• TASK DESCRIPTION:
Print the records below exactly, with no pictures.

• EXERCISE MATERIAL:

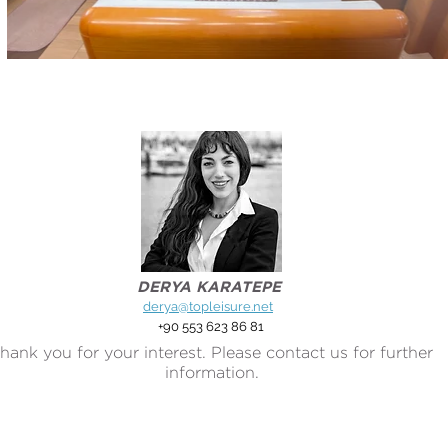
DERYA KARATEPE
derya@topleisure.net
+90 553 623 86 81
hank you for your interest. Please contact us for further
information.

• SOLUTION TO THIS PROBLEM:
DERYA KARATEPE
derya@topleisure.net
+90 553 623 86 81
hank you for your interest. Please contact us for further
information.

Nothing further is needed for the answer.